■ **Passage shown**:
+ + +
When Eglinton opens in 2035, we will see how serious Toronto is about REALLY putting the needs of transit users over drivers. With today's technology they should be easily able to run trains every 4 minutes in each direction and, even with the ridiculous number of stops, not have to make a single stop for any intersection light. If Toronto wants to put transit first, this line could be just as fast as a grade separated one.

There is absolutely, positively NO reason why any of the LRTs should encounter a red light anywhere along the route
 
Oh the LRTs will hit every red light and then stop at the stop after the light. This is the Toronto standard. We slow down cars and streetcars and LRTs. Watch and let’s ee
 
When Eglinton opens in 2035, we will see how serious Toronto is about REALLY putting the needs of transit users over drivers. With today's technology they should be easily able to run trains every 4 minutes in each direction and, even with the ridiculous number of stops, not have to make a single stop for any intersection light. If Toronto wants to put transit first, this line could be just as fast as a grade separated one.

There is absolutely, positively NO reason why any of the LRTs should encounter a red light anywhere along the route

Oh the LRTs will hit every red light and then stop at the stop after the light. This is the Toronto standard. We slow down cars and streetcars and LRTs. Watch and let’s ee
Lest forget the idiots who drive onto the tracks, collide with trains and press the emergency stops for no/trivial reasons...
 
Oh the LRTs will hit every red light and then stop at the stop after the light. This is the Toronto standard. We slow down cars and streetcars and LRTs. Watch and let’s ee

Don't forget that they will only cross the road after the left-turning cars, because apparently in Toronto it's impossible for left signals to have anything but first dibs.
 
When Eglinton opens in 2035, we will see how serious Toronto is about REALLY putting the needs of transit users over drivers. With today's technology they should be easily able to run trains every 4 minutes in each direction and, even with the ridiculous number of stops, not have to make a single stop for any intersection light. If Toronto wants to put transit first, this line could be just as fast as a grade separated one.

There is absolutely, positively NO reason why any of the LRTs should encounter a red light anywhere along the route
I mean I get the negativity over the opening of the Crosstown, but I certainly hope it will be opening before 2035.
 
This may very well be true, but letting that factor into our traffic management policies is dangerous, and breeds the exact culture of stupidity that "necessitates" LRTs to slow down for intersections.
Exactly, if this really is true then every lrt project in the country should be scrapped ASAP. Any form of on street transportation that supposedly necessitates a near full stop at every intersection regardless of the signal is not a viable form of urban transit. I'd also like to note that our massive existing streetcar network that runs though the most pedestrian dense streets in the country move through intersections at speed (except for where switches lay) and yet we do not see a half dozen pedestrians bouncing of the front of streetcars daily, and this is in mixed traffic where sight lines of the streetcars are obscured by parking and other vehicles on the road.
+ + +
■ **Problem set**:
(a) In the Eglinton LRT discussion, what reason does the final comment give for doubting that trains must slow down at every intersection? Answer in one to three sentences.
(b) Extend the Eglinton LRT discussion with new text that follows on from its final comment.

■ **Exercise data**:
+ + +
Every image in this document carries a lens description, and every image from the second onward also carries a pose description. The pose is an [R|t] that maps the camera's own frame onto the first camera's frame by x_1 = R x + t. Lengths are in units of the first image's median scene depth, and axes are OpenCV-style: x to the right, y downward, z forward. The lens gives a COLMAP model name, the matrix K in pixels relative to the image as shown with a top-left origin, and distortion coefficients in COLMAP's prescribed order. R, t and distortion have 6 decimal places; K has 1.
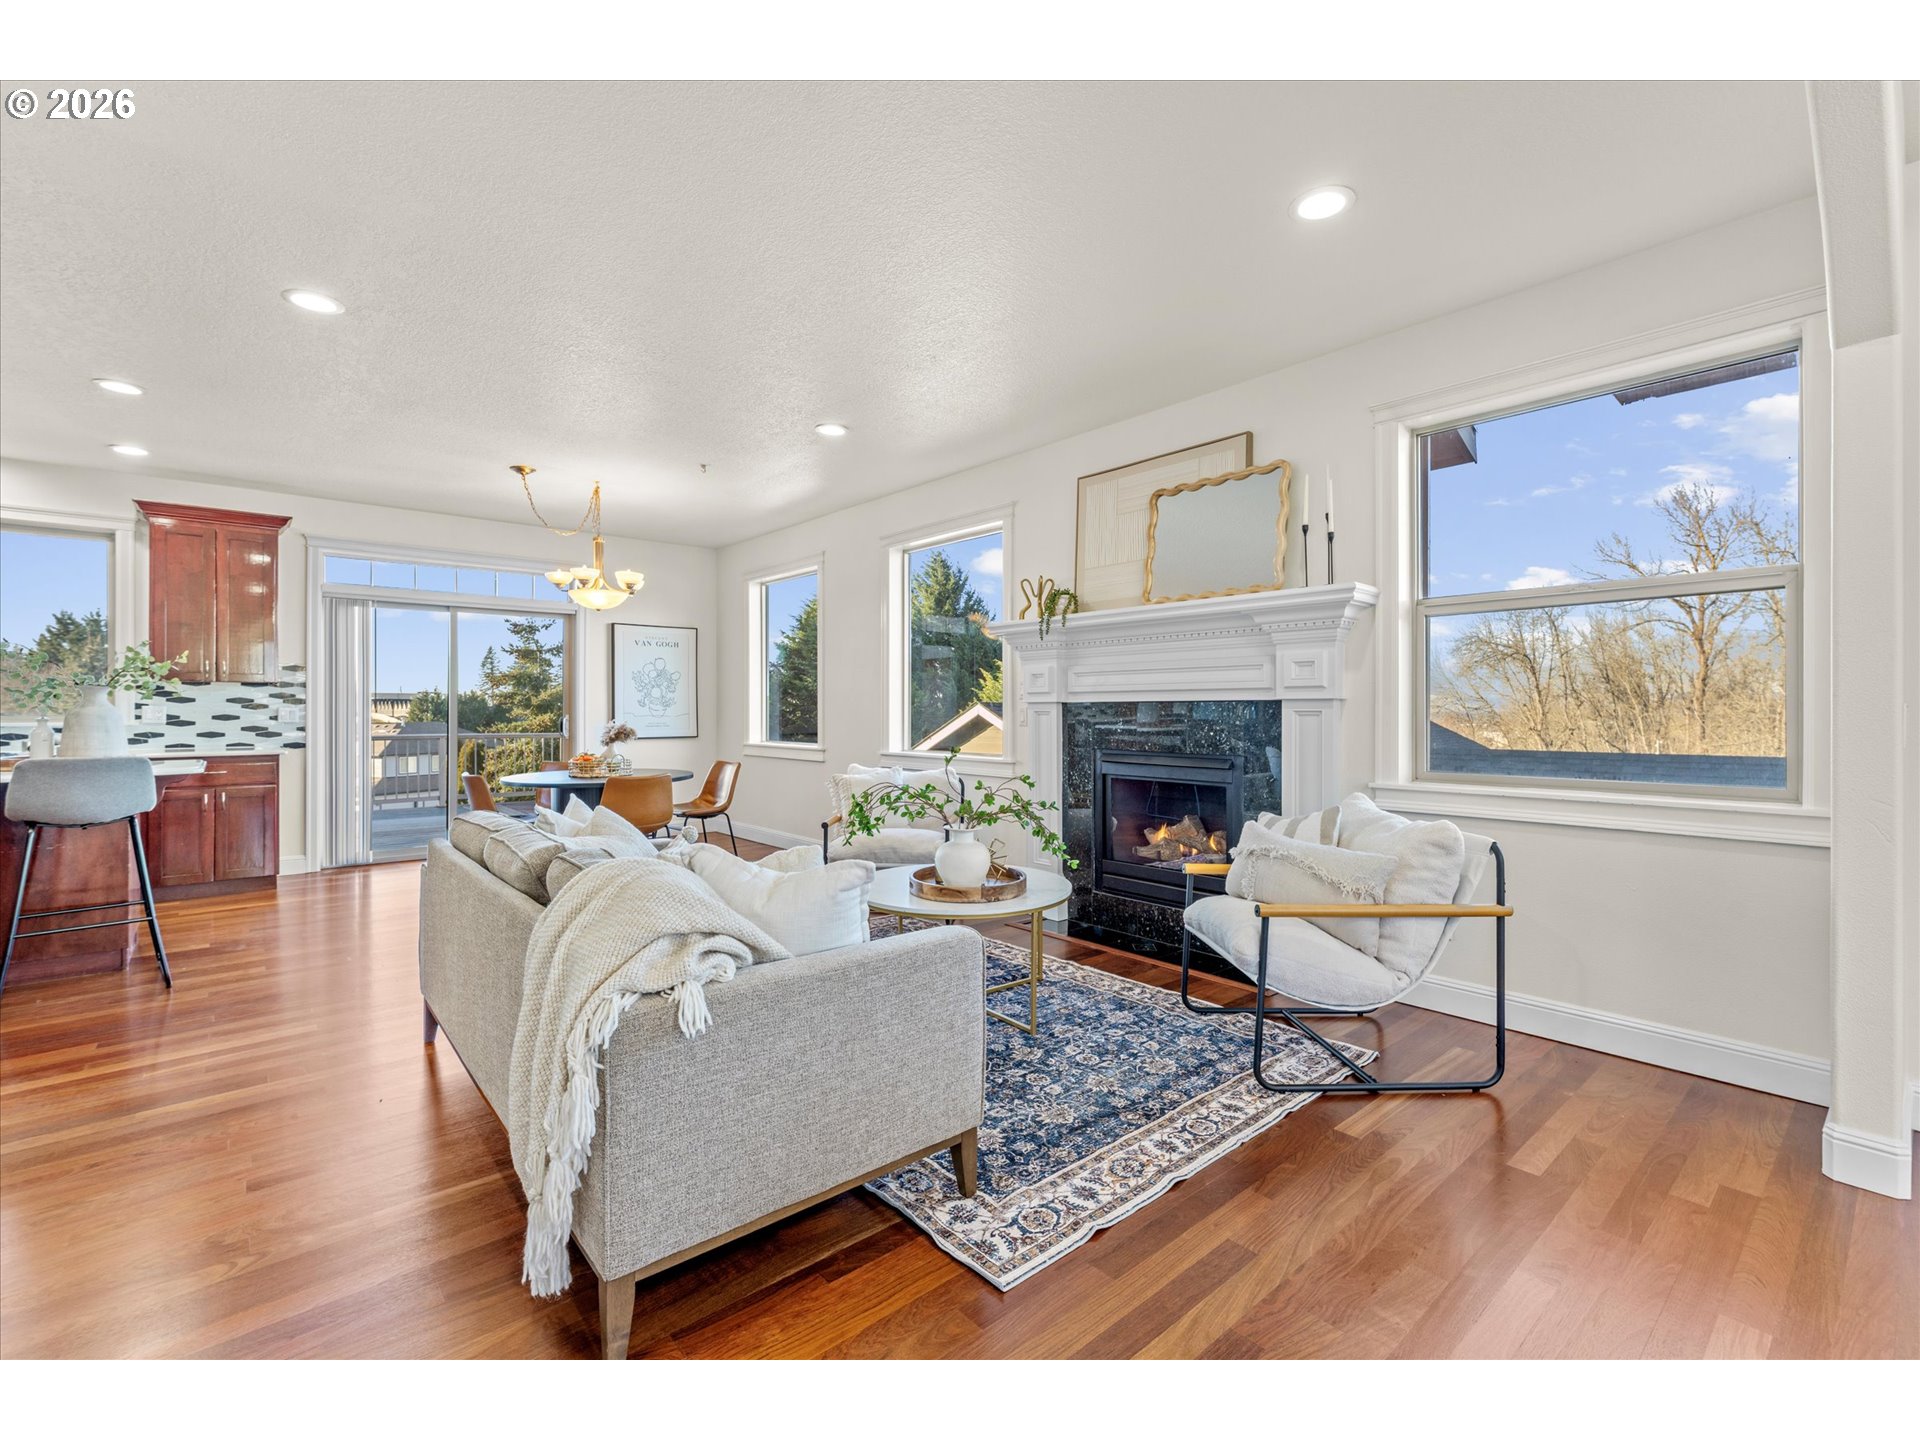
+ + +
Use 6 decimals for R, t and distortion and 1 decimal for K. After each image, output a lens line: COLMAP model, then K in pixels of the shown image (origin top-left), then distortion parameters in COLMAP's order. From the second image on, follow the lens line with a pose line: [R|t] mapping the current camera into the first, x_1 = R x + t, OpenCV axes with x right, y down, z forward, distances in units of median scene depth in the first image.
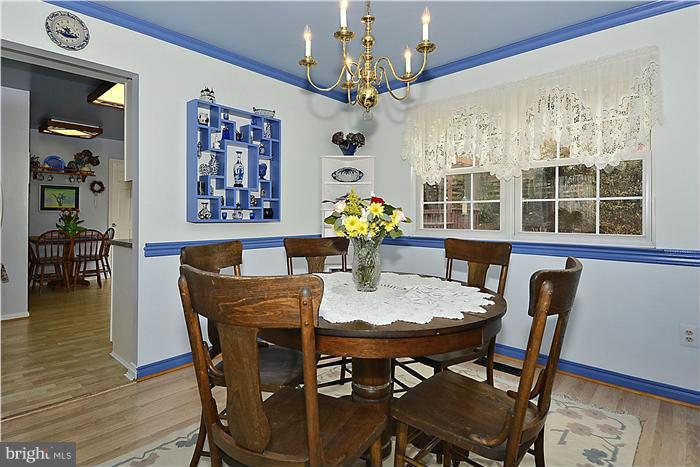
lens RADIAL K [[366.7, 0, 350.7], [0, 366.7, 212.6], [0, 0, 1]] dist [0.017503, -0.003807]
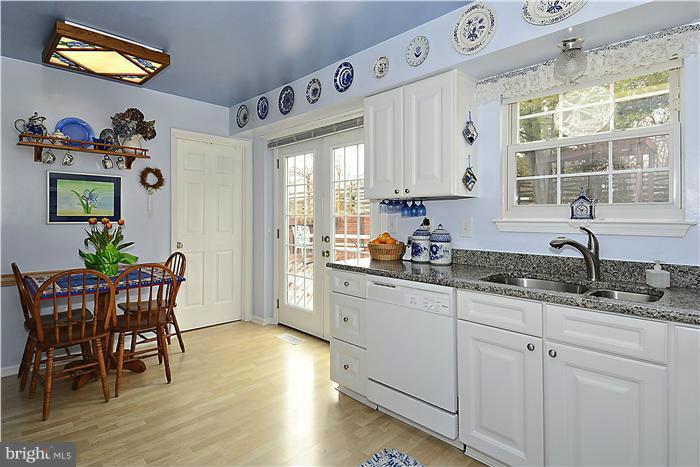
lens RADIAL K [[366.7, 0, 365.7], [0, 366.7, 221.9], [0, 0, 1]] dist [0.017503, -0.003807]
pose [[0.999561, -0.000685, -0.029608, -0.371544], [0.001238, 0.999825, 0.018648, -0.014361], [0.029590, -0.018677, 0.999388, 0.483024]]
+ + +
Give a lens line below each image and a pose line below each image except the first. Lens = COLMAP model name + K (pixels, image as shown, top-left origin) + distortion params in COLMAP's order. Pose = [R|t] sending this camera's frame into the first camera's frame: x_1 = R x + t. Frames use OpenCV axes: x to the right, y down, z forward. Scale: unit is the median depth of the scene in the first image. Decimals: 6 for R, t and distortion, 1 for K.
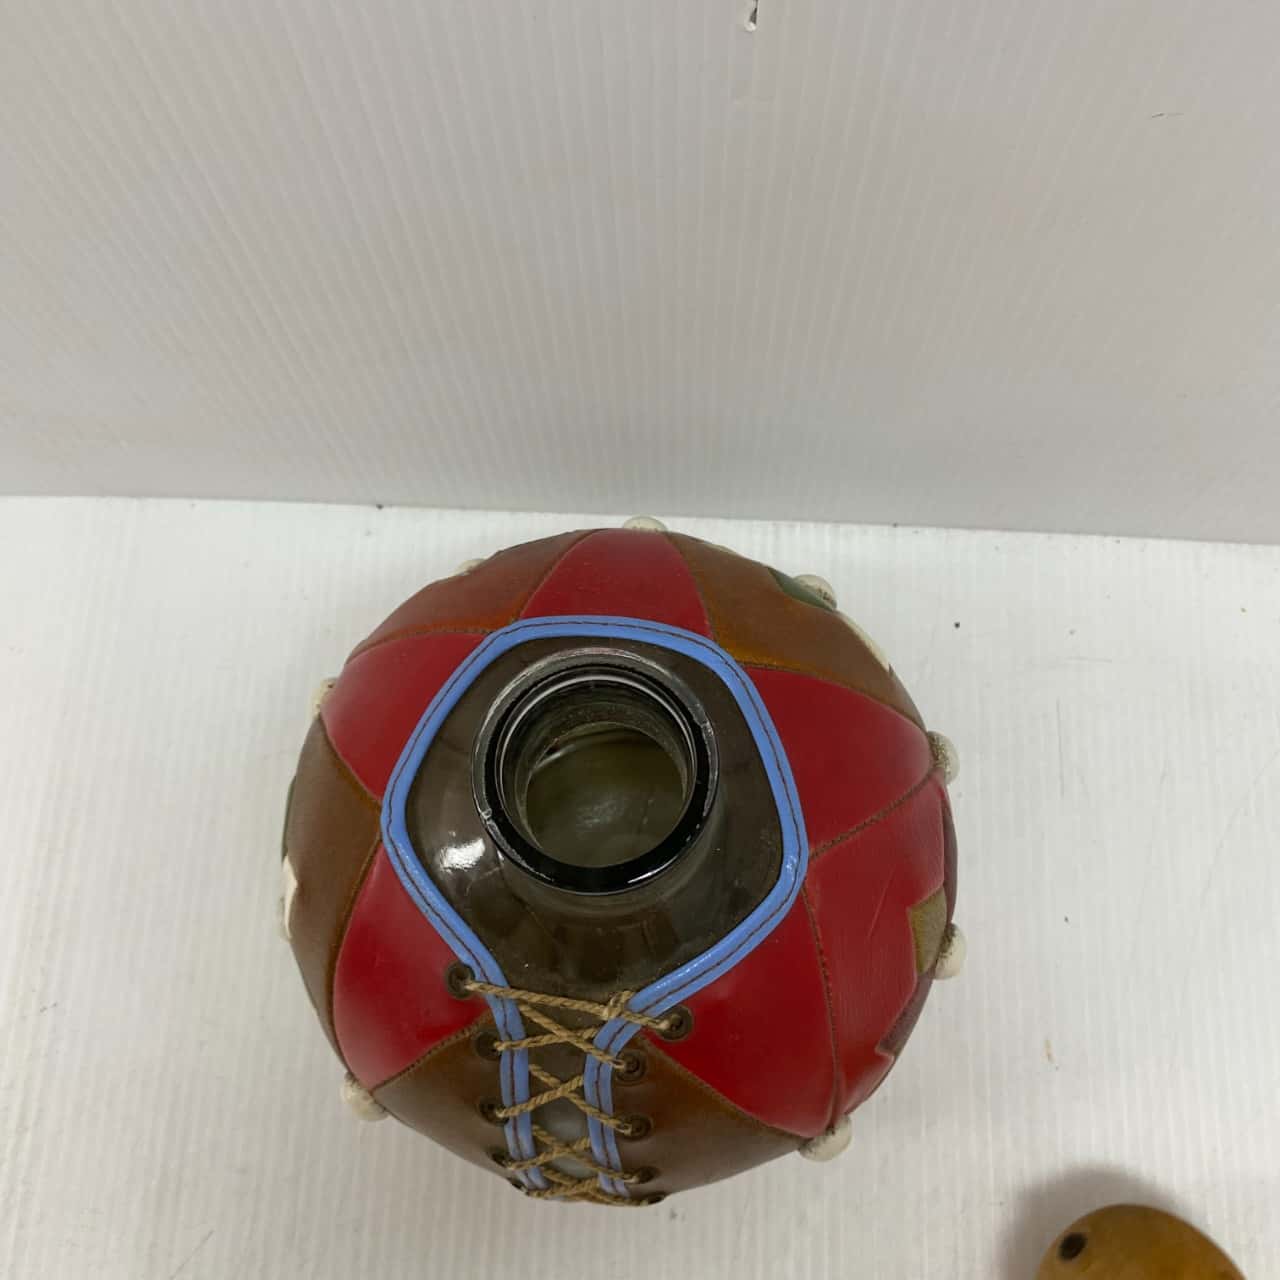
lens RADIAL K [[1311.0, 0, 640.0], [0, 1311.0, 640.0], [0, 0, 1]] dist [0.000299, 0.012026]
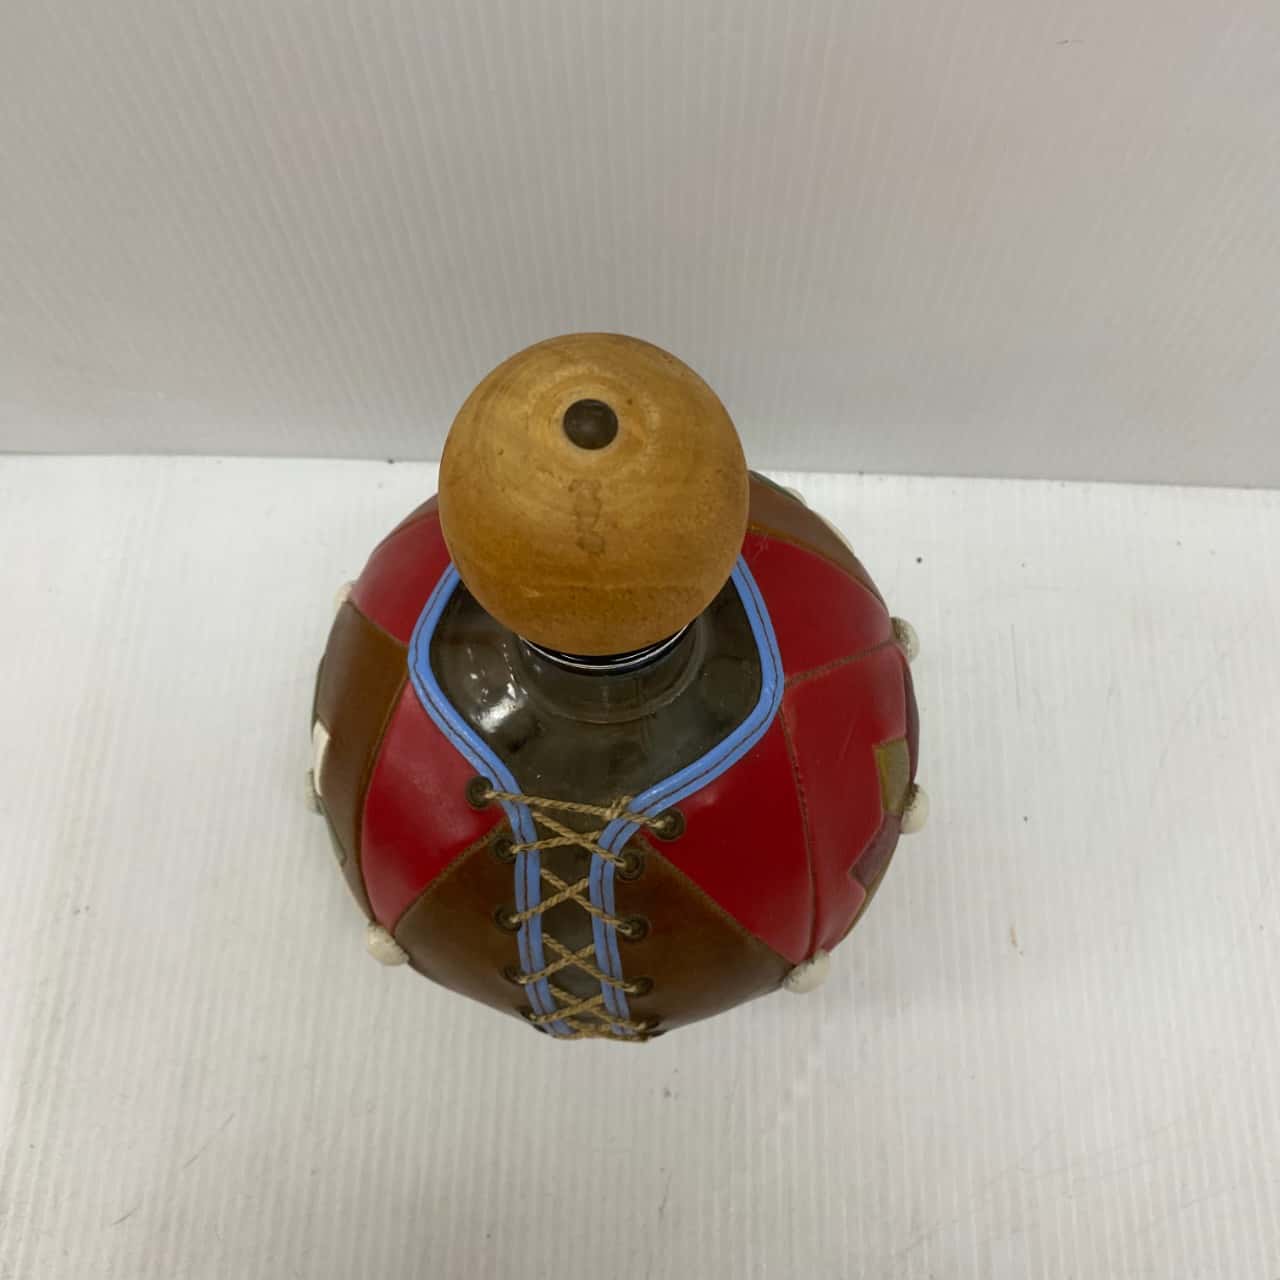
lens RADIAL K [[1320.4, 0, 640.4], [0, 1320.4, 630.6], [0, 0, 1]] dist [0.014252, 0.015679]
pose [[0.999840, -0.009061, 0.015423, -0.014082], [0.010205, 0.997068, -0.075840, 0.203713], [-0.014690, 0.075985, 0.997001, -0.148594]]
+ + +
■ **Answer section**:
(a) Toronto's streetcars already move through intersections at speed, except where switches lie, on the most pedestrian-dense streets in the country. Even so, pedestrians are not being struck daily, although the streetcars run in mixed traffic where parking and other vehicles block sight lines.

(b)
 
I would be shocked if even one single streetcar in Toronto has ever passed 60 kp/h this entire year, and I might push that out to the past ten years if not for that one late night in an ALRV on the 301 at 2:00 a.m. which cleared Long Branch to Humber so fast I seriously was concerned the back section was going to derail several times.
 
Exactly, if this really is true then every lrt project in the country should be scrapped ASAP. Any form of on street transportation that supposedly necessitates a near full stop at every intersection regardless of the signal is not a viable form of urban transit. I'd also like to note that our massive existing streetcar network that runs though the most pedestrian dense streets in the country move through intersections at speed (except for where switches lay) and yet we do not see a half dozen pedestrians bouncing of the front of streetcars daily, and this is in mixed traffic where sight lines of the streetcars are obscured by parking and other vehicles on the road.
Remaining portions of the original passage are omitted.